THE PROBLEM:
In the data that follows, how many lines include the string "index"? Answer with the number alone.

(Dataset excerpts)
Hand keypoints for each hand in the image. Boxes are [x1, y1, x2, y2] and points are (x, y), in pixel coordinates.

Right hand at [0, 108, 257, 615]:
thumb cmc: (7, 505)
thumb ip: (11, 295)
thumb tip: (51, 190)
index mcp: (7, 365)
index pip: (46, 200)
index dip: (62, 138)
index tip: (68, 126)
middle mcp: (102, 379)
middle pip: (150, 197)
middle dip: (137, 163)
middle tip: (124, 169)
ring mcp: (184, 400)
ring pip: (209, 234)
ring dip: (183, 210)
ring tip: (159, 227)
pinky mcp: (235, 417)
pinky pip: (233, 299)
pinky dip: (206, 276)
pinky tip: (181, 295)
---
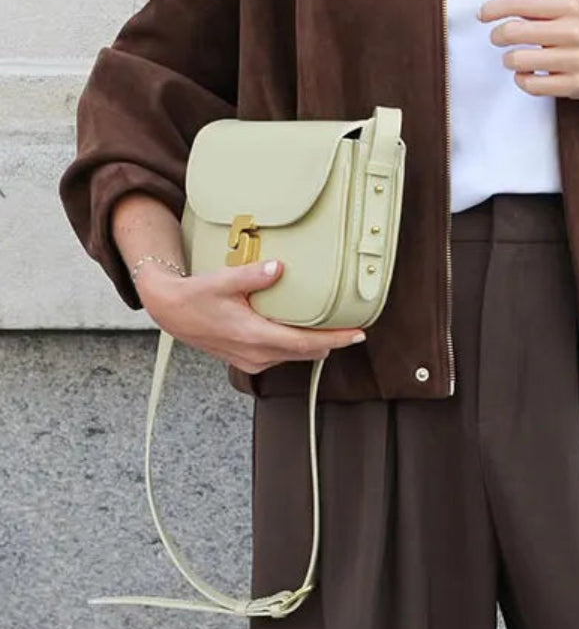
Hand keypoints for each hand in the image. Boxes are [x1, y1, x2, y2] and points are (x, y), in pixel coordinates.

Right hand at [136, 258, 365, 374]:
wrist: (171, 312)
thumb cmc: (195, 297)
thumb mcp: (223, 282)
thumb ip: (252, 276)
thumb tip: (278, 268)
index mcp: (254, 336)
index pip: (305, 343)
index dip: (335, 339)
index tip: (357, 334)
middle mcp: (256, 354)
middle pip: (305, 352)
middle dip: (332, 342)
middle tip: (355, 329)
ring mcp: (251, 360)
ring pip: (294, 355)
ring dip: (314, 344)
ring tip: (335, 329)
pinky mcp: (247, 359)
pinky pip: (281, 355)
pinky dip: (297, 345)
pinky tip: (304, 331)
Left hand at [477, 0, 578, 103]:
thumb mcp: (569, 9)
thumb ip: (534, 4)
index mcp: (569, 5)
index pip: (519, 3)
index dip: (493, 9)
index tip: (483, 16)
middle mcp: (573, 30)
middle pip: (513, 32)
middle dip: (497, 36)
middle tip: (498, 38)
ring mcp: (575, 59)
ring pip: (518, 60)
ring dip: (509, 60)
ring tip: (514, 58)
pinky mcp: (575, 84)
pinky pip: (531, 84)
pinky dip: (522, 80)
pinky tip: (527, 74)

REPLY TO THE TASK:
12